Matt Roth de The New York Times
Matt Roth de The New York Times
Chris Buckley e Katrina Northrop, The New York Times

07 de dezembro de 2018 | 06h00

PEQUIM - Elas entraram juntas usando suntuosos e sedosos vestidos, algumas vestindo chapéus pretos ou intrincados arranjos florais. Pareciam viajantes do tempo saídos de um ritual imperial chinês de mil anos atrás. Essas pessoas trajadas à moda antiga, reunidas recentemente em Pequim, são participantes do movimento “Hanfu”. Dedicam-se a reviver as roupas que eles acreditam que eram usadas pela maioria étnica Han antes da China sucumbir a séculos de domínio estrangeiro - e se orgulham do passado que evocam.

“O Hanfu é um movimento social, e é por isso que faço parte dele, mas há também um nível mais profundo de sentimento nacional", disse o programador de computadores Yin Zhuo, 29 anos, que participou do dia de festividades usando um longo vestido azul de capa vermelha, com uma gola de pele falsa.

O líder chinês, Xi Jinping, vem promovendo as virtudes tradicionais, o que torna o momento atual perfeito para os adeptos do Hanfu - que significa vestuário Han -, que tem permissão para crescer. Os adeptos dizem que o Hanfu tem até um milhão de seguidores, principalmente entre as adolescentes e mulheres de vinte e poucos anos.

“Reviver o Hanfu foi importante dentro do estímulo ao orgulho da identidade Han", disse Wang Letian, funcionário de uma companhia elétrica que é tido como o fundador do movimento, 15 anos atrás, quando caminhou por uma cidade na China central vestindo roupões como os do passado. As autoridades adotaram o Hanfu como parte da ideia de tradição defendida pelo Partido Comunista.
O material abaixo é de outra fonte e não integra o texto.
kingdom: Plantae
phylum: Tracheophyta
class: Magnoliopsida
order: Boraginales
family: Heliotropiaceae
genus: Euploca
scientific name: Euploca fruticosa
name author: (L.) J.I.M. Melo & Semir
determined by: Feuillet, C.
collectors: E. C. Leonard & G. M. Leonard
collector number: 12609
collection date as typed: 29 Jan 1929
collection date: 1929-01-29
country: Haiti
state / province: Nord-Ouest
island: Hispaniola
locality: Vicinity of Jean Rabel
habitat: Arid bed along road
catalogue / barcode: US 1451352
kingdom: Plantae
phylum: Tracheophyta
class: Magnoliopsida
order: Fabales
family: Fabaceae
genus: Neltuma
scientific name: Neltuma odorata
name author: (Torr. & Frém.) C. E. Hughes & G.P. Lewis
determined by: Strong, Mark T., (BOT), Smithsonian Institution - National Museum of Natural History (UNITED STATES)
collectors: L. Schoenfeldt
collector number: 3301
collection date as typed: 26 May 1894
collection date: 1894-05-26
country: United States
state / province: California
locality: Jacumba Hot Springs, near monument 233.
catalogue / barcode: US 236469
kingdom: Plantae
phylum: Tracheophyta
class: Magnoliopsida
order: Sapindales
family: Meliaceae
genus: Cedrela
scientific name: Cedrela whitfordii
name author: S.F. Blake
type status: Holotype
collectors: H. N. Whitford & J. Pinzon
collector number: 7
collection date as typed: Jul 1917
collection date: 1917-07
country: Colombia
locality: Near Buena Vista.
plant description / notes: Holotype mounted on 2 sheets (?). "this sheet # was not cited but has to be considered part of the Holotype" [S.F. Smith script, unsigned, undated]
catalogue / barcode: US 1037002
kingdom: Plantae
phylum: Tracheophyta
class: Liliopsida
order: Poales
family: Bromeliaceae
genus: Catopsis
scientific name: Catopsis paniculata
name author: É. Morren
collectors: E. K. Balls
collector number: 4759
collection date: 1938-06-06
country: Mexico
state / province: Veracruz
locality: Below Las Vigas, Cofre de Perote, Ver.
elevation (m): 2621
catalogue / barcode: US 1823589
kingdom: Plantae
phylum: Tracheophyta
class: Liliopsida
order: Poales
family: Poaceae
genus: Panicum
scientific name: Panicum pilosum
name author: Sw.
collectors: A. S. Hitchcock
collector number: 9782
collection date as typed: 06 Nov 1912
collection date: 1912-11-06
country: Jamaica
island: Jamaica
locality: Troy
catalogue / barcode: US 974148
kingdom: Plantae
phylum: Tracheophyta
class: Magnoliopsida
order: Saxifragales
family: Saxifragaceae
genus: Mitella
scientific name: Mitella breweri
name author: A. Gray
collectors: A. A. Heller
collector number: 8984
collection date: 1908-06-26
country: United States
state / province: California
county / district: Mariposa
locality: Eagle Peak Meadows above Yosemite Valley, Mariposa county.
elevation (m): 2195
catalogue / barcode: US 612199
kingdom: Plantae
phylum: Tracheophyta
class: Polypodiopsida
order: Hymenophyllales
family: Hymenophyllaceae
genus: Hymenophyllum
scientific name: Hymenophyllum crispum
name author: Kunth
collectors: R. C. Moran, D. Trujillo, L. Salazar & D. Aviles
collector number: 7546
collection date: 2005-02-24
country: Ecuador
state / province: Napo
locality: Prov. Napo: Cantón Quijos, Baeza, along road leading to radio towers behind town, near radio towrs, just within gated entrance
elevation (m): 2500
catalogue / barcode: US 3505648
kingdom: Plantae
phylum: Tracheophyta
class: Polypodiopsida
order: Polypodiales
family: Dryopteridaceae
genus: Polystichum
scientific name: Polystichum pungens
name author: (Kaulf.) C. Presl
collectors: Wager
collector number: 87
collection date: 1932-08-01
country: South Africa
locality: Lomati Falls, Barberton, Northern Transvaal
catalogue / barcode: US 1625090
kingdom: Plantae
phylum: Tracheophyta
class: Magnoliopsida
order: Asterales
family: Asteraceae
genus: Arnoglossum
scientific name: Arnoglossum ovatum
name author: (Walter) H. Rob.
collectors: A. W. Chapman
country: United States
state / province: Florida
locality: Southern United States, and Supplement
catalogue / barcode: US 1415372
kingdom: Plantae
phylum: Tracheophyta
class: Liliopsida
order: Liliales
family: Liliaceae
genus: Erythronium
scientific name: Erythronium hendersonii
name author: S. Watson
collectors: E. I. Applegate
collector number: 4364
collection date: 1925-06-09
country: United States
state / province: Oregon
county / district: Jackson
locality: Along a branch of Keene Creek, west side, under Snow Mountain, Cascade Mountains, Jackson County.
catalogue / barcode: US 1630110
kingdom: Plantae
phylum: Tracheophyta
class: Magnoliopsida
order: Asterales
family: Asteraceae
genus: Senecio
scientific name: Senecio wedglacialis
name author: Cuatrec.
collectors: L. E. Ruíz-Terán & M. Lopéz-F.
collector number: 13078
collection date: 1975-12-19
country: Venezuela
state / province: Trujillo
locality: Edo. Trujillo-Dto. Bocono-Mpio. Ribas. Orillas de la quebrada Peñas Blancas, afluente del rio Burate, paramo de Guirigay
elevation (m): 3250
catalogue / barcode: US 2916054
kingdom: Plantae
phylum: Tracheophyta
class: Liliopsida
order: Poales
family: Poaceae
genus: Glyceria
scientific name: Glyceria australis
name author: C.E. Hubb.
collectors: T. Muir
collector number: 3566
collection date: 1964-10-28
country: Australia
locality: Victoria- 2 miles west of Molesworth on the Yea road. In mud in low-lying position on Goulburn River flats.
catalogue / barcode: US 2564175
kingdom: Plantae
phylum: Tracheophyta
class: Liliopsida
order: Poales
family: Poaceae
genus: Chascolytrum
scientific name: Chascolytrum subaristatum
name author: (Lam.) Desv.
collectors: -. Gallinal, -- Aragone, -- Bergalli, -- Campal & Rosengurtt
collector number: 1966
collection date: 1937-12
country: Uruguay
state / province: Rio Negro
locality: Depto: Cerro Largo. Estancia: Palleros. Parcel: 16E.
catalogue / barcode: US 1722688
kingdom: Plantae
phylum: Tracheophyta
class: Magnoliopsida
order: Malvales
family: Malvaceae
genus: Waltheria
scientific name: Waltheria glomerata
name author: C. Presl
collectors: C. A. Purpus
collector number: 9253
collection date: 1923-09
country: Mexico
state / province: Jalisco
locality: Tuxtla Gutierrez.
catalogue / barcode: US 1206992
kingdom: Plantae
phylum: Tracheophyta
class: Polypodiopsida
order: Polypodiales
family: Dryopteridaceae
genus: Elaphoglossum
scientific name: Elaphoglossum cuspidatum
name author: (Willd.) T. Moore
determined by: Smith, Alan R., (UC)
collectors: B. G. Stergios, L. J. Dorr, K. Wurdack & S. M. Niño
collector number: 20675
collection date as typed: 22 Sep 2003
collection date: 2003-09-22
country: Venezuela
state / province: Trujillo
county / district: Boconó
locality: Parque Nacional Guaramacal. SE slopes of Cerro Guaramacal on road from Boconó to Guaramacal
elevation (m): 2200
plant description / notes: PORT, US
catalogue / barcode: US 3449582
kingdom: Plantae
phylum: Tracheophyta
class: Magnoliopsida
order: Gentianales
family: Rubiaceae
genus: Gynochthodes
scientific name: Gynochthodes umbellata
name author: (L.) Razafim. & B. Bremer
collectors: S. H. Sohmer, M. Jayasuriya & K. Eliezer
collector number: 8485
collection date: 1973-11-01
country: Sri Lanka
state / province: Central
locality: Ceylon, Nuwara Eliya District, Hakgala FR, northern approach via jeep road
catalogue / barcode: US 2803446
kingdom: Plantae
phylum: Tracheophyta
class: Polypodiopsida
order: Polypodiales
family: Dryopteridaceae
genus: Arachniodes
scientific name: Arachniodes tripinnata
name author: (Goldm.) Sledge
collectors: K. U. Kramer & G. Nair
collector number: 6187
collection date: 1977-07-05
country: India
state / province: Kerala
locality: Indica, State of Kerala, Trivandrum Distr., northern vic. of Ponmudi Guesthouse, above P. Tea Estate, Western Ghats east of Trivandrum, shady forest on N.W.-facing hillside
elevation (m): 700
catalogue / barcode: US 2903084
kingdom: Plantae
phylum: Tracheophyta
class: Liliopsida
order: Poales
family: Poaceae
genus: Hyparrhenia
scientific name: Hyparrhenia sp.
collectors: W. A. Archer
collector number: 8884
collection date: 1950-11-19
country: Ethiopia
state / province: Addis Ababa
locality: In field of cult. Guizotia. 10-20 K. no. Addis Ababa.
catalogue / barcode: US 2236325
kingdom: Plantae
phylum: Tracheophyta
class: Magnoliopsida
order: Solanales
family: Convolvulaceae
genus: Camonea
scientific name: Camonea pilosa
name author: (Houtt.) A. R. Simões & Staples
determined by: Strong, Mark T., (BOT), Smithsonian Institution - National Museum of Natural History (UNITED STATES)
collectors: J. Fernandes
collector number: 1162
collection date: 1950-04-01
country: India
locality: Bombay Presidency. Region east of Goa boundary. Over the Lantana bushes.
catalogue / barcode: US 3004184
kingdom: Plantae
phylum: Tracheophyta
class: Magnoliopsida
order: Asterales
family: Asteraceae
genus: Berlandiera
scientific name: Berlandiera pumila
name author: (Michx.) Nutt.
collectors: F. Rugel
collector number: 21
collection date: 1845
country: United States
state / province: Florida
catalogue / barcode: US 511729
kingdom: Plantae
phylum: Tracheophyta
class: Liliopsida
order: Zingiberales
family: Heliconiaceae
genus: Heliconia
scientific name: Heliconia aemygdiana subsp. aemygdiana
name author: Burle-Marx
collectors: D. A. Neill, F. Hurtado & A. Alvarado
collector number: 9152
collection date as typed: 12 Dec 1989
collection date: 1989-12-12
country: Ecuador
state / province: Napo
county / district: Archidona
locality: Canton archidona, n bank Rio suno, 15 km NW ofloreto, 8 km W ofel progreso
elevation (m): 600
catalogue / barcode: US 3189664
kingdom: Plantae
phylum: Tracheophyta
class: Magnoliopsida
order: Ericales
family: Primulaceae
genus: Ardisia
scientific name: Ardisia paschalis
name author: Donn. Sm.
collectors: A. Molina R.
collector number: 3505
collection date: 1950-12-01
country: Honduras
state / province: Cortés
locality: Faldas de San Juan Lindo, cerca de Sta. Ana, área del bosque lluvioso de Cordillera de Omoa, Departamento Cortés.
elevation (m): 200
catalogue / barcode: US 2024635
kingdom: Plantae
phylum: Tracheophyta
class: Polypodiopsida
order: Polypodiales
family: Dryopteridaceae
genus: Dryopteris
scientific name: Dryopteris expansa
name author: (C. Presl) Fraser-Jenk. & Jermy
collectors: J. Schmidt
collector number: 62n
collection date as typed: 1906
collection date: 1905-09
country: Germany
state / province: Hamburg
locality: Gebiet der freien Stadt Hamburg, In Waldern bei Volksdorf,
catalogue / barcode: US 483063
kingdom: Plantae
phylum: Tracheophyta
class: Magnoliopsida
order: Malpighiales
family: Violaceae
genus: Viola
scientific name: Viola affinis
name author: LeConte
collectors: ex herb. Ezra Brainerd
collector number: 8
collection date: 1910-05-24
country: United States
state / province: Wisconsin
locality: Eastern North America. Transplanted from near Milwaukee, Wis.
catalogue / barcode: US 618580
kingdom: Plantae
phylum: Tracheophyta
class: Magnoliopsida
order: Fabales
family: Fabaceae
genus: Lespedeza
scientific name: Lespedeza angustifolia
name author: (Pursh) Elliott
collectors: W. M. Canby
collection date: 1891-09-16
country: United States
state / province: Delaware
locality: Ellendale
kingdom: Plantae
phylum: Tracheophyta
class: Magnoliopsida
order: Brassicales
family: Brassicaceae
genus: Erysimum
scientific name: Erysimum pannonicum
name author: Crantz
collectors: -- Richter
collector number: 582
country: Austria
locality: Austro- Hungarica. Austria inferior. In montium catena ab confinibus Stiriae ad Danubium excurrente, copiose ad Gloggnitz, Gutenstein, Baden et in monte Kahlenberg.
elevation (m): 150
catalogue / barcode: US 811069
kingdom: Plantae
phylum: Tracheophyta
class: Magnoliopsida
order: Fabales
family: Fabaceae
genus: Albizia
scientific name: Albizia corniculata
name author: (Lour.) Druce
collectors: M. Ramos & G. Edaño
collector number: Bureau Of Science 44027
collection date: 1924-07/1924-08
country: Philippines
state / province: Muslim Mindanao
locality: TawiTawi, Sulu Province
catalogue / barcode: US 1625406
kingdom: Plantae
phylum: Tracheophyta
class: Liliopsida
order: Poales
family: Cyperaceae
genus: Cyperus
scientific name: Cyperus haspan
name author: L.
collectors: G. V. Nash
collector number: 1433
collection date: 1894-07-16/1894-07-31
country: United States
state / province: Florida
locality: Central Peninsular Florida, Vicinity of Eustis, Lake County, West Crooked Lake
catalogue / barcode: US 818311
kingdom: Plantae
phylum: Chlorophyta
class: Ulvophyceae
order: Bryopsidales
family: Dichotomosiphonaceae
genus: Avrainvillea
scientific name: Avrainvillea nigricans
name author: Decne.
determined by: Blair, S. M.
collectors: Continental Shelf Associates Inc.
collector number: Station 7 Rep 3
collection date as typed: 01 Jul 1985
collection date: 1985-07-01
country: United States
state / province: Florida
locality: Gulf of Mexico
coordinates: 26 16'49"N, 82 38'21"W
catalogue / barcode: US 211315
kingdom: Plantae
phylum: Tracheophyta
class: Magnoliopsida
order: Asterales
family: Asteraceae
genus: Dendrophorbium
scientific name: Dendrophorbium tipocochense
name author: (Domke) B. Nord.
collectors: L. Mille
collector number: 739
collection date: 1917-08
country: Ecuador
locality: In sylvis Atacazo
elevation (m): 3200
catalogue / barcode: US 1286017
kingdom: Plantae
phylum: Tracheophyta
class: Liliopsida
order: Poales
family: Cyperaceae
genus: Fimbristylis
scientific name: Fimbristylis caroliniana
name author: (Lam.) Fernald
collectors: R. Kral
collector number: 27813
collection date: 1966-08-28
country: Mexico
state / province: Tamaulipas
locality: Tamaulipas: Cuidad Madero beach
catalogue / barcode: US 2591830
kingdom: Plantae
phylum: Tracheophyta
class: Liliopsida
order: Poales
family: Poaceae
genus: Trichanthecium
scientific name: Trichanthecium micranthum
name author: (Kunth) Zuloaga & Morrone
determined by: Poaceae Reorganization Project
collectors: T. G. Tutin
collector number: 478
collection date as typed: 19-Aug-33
O Hanfu se baseia na ideia segundo a qual a maioria étnica Han - à qual pertencem mais de 90% da população - deveria demonstrar orgulho de suas raízes vestindo roupas como as usadas antes que os exércitos Manchu vindos do norte ocupassem a China, governando como a dinastia Qing a partir de 1644. Os imperadores Manchu, seguidos por ondas de imperialistas ocidentais e japoneses, impuseram seu o próprio estilo ao país, lançando a cultura Han num período de eclipse.

Com a difusão do Hanfu, o movimento também se fragmentou um pouco. Sites de Hanfu têm debates a respeito de quais peças de roupa são realmente consideradas autênticas. “Boa parte da história e das tradições citadas pelo movimento é inventada", disse Kevin Carrico, professor de estudos chineses da Universidade Macquarie, na Austrália. “Estão criando essa história para si mesmos.”

Os seguidores divergem a respeito do ponto principal do Hanfu: afirmação étnica, fomento dos valores tradicionais ou simplesmente lançar uma moda ousada. “Alguns são nacionalistas, mas há outros puramente interessados no lado estético da coisa, e outro grupo se interessa pelo lado das tradições antigas", disse Fu Renjun, editor de um site que promove a cultura tradicional chinesa.

A dedicação dos seguidores do Hanfu pode se transformar em chauvinismo e atitudes de superioridade em relação às minorias étnicas chinesas, como os uighures e os tibetanos. As políticas da China em relação a essas minorias foram alvo de críticas internacionais, mas muitos chineses da etnia Han se consideram protetores dessas minorias. “Nosso nacionalismo é uma energia positiva", disse Wang. “Em termos simples, os Han deveriam agir como um irmão mais velho, e só então poderemos orientar e proteger devidamente nossas etnias irmãs e minoritárias.”